THE TASK: Reproduce word for word the lines of the entries below, from the line that contains "4 декабря 2021, суббота" through the line that contains "dienlanhmoinha811@gmail.com", including both. Leave the pictures out of your answer.

--- ENTRIES SHOWN Enclosed Below ---

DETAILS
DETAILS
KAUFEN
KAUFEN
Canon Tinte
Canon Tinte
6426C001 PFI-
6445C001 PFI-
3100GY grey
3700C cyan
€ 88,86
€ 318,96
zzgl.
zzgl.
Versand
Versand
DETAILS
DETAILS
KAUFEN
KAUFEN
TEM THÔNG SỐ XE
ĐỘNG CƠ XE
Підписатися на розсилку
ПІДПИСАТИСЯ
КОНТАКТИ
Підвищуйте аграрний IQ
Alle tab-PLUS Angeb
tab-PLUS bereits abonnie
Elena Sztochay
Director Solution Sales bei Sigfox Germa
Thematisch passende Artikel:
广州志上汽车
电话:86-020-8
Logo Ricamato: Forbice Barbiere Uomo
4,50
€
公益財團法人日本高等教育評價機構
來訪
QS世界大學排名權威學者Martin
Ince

--- End of Enclosed ENTRIES SHOWN ---
--- ENTRIES SHOWN Enclosed Below ---

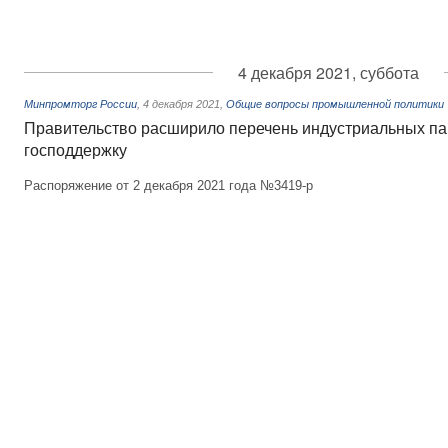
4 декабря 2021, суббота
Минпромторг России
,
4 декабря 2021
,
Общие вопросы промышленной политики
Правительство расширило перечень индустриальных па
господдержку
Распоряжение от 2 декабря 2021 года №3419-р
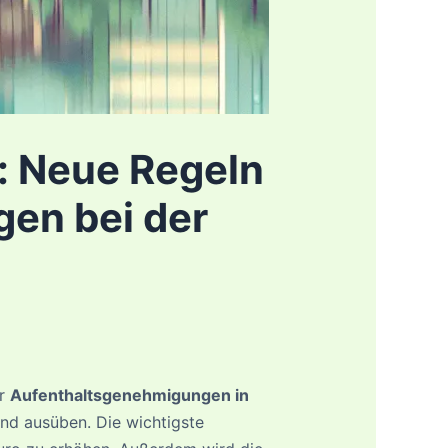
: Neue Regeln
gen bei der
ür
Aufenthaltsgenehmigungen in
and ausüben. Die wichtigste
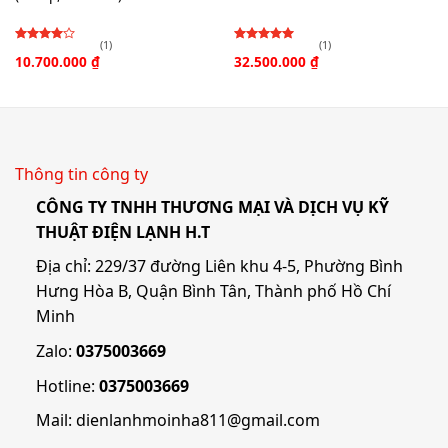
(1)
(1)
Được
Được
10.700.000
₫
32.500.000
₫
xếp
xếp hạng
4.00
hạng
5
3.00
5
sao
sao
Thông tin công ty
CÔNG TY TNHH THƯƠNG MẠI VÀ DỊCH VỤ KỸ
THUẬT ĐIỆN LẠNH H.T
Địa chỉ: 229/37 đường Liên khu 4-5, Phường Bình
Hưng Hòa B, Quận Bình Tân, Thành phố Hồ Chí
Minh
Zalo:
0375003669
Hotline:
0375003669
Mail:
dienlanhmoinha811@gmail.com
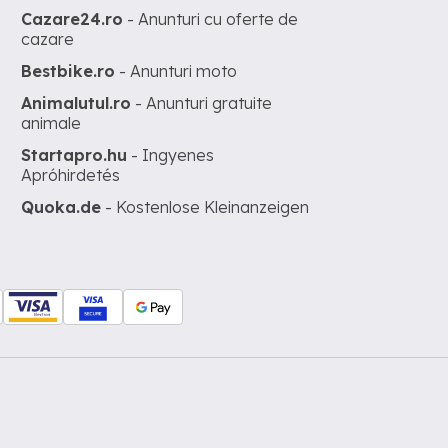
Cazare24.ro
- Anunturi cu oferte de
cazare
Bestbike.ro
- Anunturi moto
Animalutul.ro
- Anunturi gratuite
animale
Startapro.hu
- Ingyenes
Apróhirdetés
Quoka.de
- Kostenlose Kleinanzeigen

--- End of Enclosed ENTRIES SHOWN ---

REPLY TO THE EXERCISE:
4 декабря 2021, суббота
Минпромторг России
,
4 декабря 2021
,
Общие вопросы промышленной политики
Правительство расширило перечень индустриальных па
господдержку
Распоряжение от 2 декабря 2021 года №3419-р
: Neue Regeln
gen bei der
ür
Aufenthaltsgenehmigungen in
and ausüben. Die wichtigste
(1)
(1)
Được
Được
10.700.000
₫
32.500.000
₫
xếp
xếp hạng
4.00
hạng
5
3.00
5
sao
sao
Thông tin công ty
CÔNG TY TNHH THƯƠNG MẠI VÀ DỊCH VỤ KỸ
THUẬT ĐIỆN LẠNH H.T
Địa chỉ: 229/37 đường Liên khu 4-5, Phường Bình
Hưng Hòa B, Quận Bình Tân, Thành phố Hồ Chí
Minh
Zalo:
0375003669
Hotline:
0375003669
Mail:
dienlanhmoinha811@gmail.com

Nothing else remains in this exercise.